● Entries provided:
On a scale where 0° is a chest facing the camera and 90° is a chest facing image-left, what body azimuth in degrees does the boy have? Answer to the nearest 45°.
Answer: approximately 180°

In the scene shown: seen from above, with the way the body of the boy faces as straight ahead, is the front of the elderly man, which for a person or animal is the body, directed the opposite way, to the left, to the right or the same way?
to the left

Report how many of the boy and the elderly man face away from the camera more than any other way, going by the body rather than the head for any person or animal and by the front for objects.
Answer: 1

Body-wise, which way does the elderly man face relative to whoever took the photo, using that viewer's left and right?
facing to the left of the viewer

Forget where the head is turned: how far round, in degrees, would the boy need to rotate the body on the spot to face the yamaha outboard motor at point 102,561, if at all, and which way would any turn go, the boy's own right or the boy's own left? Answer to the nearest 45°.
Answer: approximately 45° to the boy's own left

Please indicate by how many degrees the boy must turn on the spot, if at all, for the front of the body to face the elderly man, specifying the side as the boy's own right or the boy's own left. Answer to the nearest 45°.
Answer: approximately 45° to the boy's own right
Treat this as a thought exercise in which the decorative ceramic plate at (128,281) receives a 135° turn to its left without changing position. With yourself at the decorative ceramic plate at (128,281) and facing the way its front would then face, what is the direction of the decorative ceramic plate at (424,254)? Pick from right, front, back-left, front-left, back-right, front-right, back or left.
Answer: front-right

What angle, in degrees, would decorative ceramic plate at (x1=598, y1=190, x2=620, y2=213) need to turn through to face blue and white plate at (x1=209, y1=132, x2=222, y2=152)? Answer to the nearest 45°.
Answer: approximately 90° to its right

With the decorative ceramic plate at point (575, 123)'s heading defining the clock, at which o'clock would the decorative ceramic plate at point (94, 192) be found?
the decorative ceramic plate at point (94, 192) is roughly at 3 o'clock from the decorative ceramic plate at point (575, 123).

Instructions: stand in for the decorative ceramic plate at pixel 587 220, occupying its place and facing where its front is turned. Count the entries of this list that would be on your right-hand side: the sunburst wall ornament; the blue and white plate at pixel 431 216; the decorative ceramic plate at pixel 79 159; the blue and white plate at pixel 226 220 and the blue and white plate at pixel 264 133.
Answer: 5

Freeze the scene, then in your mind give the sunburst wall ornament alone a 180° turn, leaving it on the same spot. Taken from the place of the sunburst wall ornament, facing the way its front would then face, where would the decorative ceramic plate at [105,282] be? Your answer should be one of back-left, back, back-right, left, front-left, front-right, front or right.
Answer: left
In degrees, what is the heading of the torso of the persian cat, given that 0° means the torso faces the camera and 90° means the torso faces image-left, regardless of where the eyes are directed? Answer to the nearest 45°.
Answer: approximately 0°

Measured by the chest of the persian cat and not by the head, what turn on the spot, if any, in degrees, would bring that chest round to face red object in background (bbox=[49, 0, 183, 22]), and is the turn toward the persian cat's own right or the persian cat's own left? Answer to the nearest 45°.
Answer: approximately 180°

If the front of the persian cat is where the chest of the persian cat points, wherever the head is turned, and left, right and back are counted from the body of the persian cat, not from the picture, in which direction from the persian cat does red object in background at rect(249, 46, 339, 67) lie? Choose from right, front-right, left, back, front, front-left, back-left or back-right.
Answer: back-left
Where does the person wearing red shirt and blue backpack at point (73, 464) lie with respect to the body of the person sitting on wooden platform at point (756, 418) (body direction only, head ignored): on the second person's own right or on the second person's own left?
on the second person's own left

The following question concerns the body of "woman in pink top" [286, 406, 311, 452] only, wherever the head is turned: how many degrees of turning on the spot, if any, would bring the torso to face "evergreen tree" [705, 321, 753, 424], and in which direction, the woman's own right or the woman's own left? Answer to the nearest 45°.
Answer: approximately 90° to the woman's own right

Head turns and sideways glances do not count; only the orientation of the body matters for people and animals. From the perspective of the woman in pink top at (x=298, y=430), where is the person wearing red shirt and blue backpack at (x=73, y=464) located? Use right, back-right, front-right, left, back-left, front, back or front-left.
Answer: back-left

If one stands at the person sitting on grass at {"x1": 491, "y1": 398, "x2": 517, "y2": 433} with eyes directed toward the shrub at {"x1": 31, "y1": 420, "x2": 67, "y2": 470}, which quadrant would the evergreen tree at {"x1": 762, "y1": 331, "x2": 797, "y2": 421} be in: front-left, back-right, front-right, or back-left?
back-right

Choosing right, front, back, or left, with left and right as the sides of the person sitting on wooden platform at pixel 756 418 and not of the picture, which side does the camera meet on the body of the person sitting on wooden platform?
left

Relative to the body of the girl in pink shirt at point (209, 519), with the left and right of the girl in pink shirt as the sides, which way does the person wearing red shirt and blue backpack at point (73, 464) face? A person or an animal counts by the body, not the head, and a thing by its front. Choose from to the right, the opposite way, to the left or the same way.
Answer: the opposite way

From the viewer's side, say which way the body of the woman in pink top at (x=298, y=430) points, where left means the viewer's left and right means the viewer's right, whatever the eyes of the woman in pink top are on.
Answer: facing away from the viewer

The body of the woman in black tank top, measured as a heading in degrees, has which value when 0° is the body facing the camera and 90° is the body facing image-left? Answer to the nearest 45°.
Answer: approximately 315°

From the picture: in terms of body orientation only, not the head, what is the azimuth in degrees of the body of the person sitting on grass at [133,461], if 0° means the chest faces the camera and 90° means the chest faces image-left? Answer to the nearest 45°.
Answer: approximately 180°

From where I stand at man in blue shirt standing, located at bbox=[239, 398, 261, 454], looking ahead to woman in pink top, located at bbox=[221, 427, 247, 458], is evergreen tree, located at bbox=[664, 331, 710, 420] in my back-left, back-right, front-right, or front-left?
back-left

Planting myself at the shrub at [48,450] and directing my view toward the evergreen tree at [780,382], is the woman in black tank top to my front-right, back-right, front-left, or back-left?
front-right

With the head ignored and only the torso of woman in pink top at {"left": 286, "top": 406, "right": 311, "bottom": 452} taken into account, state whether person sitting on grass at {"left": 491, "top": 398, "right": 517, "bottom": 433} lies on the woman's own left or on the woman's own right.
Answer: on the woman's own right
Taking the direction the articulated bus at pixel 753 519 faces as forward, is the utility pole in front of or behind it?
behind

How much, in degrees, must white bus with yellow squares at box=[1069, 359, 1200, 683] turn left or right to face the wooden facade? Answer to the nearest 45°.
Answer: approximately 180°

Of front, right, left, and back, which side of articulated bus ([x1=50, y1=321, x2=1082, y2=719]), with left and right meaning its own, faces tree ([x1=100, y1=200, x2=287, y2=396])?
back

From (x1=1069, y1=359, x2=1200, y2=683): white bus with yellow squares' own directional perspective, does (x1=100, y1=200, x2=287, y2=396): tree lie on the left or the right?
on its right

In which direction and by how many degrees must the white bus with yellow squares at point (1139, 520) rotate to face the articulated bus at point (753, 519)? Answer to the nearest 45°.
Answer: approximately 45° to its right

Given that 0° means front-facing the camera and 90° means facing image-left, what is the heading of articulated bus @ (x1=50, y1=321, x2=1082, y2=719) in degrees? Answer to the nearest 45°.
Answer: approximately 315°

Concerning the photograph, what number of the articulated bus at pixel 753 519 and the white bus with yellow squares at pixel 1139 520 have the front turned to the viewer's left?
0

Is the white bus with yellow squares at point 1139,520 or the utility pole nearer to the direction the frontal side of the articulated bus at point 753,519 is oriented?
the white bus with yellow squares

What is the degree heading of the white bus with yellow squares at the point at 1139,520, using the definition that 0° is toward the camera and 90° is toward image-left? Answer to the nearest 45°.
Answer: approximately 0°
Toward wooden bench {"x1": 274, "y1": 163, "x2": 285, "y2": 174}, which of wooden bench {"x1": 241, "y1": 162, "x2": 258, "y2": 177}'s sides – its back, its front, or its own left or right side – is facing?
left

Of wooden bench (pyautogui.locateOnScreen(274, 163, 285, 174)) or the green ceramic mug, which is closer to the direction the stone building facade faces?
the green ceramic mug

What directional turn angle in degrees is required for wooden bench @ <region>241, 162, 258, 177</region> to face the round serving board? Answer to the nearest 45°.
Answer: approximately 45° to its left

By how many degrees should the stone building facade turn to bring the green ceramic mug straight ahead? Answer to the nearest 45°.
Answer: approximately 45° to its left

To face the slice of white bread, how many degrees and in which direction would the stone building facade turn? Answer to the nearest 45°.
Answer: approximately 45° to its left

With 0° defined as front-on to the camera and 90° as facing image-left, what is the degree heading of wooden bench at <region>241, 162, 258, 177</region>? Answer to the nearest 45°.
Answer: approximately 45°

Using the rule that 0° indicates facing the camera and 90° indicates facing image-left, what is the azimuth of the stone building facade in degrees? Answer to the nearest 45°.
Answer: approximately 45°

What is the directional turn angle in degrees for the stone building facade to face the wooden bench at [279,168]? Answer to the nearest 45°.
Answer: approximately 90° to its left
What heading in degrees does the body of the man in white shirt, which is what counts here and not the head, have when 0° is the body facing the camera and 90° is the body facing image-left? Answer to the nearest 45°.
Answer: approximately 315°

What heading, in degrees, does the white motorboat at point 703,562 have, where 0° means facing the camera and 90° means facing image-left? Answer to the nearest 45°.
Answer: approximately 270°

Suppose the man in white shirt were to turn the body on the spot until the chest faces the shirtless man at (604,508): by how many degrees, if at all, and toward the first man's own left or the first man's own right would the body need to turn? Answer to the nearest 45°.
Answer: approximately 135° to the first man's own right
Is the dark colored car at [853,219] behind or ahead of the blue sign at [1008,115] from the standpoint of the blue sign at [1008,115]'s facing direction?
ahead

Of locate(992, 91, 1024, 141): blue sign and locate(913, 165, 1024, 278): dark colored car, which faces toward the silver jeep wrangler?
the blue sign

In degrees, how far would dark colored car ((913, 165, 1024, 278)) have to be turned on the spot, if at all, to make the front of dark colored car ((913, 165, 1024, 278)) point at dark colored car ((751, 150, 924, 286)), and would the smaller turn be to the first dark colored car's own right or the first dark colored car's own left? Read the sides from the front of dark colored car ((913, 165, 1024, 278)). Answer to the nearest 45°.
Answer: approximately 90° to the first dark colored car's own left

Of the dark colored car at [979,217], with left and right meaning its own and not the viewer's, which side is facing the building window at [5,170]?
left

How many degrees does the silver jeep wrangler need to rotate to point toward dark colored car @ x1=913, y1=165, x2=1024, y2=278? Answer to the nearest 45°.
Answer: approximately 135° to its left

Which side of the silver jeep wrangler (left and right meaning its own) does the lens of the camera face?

● Problem to work on:
Recast the records, from the first line through the line that contains "Answer: approximately 90° to its right", as a two-column CSV with the headers input and output. Give one row per record: its text in one quoted field and its answer in the other, with line breaks turned into spaces.

● Task response:
input,output
"On a scale where 0° is a chest facing the camera and 90° is a chest facing image-left, what body azimuth in degrees does the boy have? Answer to the nearest 45°. Answer:","approximately 180°"
"In the scene shown: seen from above, with the way the body of the boy faces as straight ahead, is the front of the elderly man, which for a person or animal is the body, directed the opposite way, to the left, to the right or the same way?","to the left"
"Report how many of the boy and the elderly man face away from the camera more than any other way, going by the body rather than the head for any person or animal and by the front for objects. Answer:","1"
"Body-wise, which way does the elderly man face relative to whoever took the photo, using that viewer's left and right?","facing to the left of the viewer"
"Forget where the head is turned: how far round, in degrees, would the boy need to rotate the body on the spot to face the yamaha outboard motor at point 102,561, if at all, and which way would any turn go, the boy's own right or the boy's own left? Answer to the nearest 45°. Answer:","approximately 45° to the boy's own left"
"Please indicate by how many degrees the boy must turn on the spot, if at all, for the front of the body to face the elderly man, specifying the side as the boy's own right or the boy's own left. Answer to the nearest 45°. Answer:","approximately 45° to the boy's own right"
"Treat this as a thought exercise in which the decorative ceramic plate at (128,281) receives a 135° turn to its left without changing position. With yourself at the decorative ceramic plate at (128,281) and facing the way its front would then face, what is the direction of the decorative ceramic plate at (424,254)? Pick from right, front, back-left, front-left, back-right, front-right, back or left. Answer:","front-right"
"What angle, in degrees, would decorative ceramic plate at (x1=598, y1=190, x2=620, y2=213) need to turn through to face blue and white plate at (x1=209, y1=132, x2=222, y2=152)? Answer to the nearest 45°. Answer:","approximately 90° to its right"